## To do
Set down these lines again, leaving the pictures out of your answer.

++++ Record set ++++

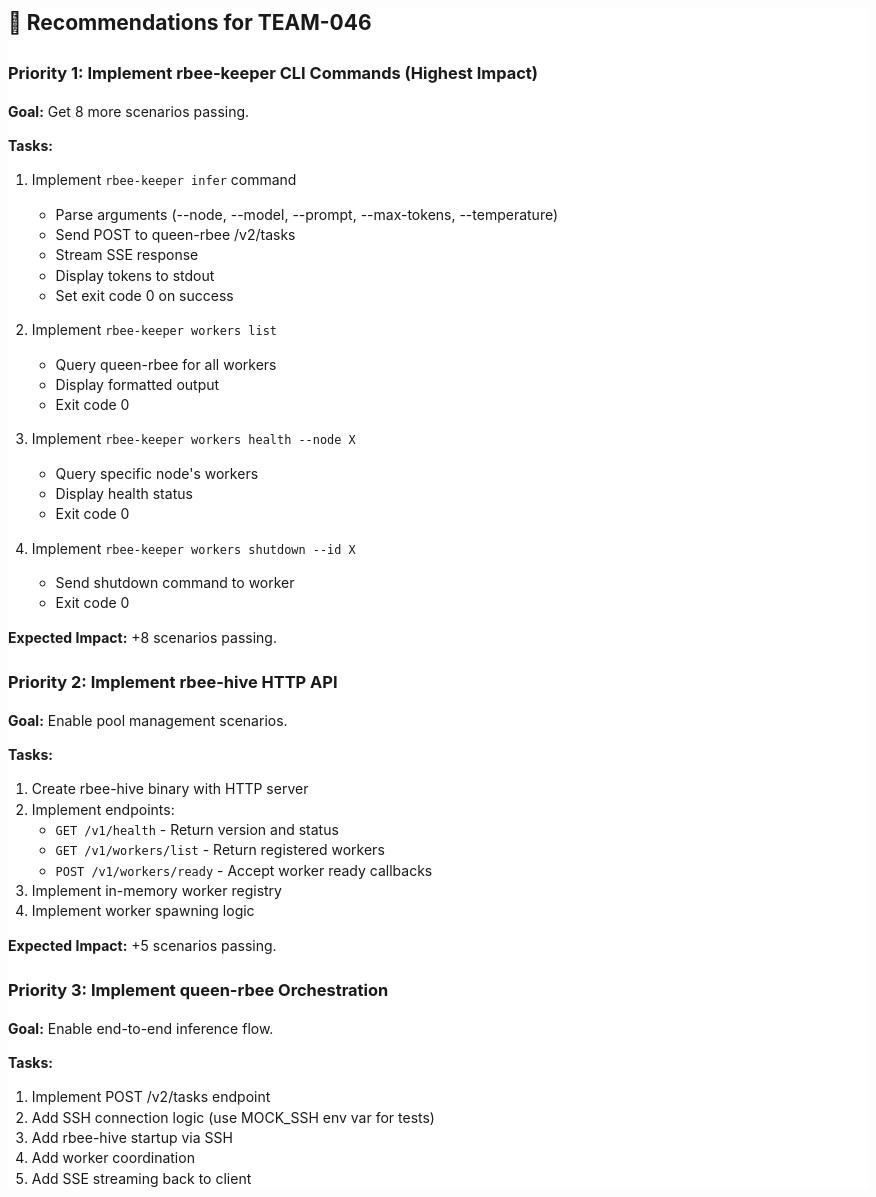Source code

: 
## 🎯 Recommendations for TEAM-046

### Priority 1: Implement rbee-keeper CLI Commands (Highest Impact)
**Goal:** Get 8 more scenarios passing.

**Tasks:**
1. Implement `rbee-keeper infer` command
   - Parse arguments (--node, --model, --prompt, --max-tokens, --temperature)
   - Send POST to queen-rbee /v2/tasks
   - Stream SSE response
   - Display tokens to stdout
   - Set exit code 0 on success

2. Implement `rbee-keeper workers list`
   - Query queen-rbee for all workers
   - Display formatted output
   - Exit code 0

3. Implement `rbee-keeper workers health --node X`
   - Query specific node's workers
   - Display health status
   - Exit code 0

4. Implement `rbee-keeper workers shutdown --id X`
   - Send shutdown command to worker
   - Exit code 0

**Expected Impact:** +8 scenarios passing.

### Priority 2: Implement rbee-hive HTTP API
**Goal:** Enable pool management scenarios.

**Tasks:**
1. Create rbee-hive binary with HTTP server
2. Implement endpoints:
   - `GET /v1/health` - Return version and status
   - `GET /v1/workers/list` - Return registered workers
   - `POST /v1/workers/ready` - Accept worker ready callbacks
3. Implement in-memory worker registry
4. Implement worker spawning logic

**Expected Impact:** +5 scenarios passing.

### Priority 3: Implement queen-rbee Orchestration
**Goal:** Enable end-to-end inference flow.

**Tasks:**
1. Implement POST /v2/tasks endpoint
2. Add SSH connection logic (use MOCK_SSH env var for tests)
3. Add rbee-hive startup via SSH
4. Add worker coordination
5. Add SSE streaming back to client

++++

## Task answer
Source code

: 
## 🎯 Recommendations for TEAM-046

### Priority 1: Implement rbee-keeper CLI Commands (Highest Impact)
**Goal:** Get 8 more scenarios passing.

**Tasks:**
1. Implement `rbee-keeper infer` command
   - Parse arguments (--node, --model, --prompt, --max-tokens, --temperature)
   - Send POST to queen-rbee /v2/tasks
   - Stream SSE response
   - Display tokens to stdout
   - Set exit code 0 on success

2. Implement `rbee-keeper workers list`
   - Query queen-rbee for all workers
   - Display formatted output
   - Exit code 0

3. Implement `rbee-keeper workers health --node X`
   - Query specific node's workers
   - Display health status
   - Exit code 0

4. Implement `rbee-keeper workers shutdown --id X`
   - Send shutdown command to worker
   - Exit code 0

**Expected Impact:** +8 scenarios passing.

### Priority 2: Implement rbee-hive HTTP API
**Goal:** Enable pool management scenarios.

**Tasks:**
1. Create rbee-hive binary with HTTP server
2. Implement endpoints:
   - `GET /v1/health` - Return version and status
   - `GET /v1/workers/list` - Return registered workers
   - `POST /v1/workers/ready` - Accept worker ready callbacks
3. Implement in-memory worker registry
4. Implement worker spawning logic

**Expected Impact:** +5 scenarios passing.

### Priority 3: Implement queen-rbee Orchestration
**Goal:** Enable end-to-end inference flow.

**Tasks:**
1. Implement POST /v2/tasks endpoint
2. Add SSH connection logic (use MOCK_SSH env var for tests)
3. Add rbee-hive startup via SSH
4. Add worker coordination
5. Add SSE streaming back to client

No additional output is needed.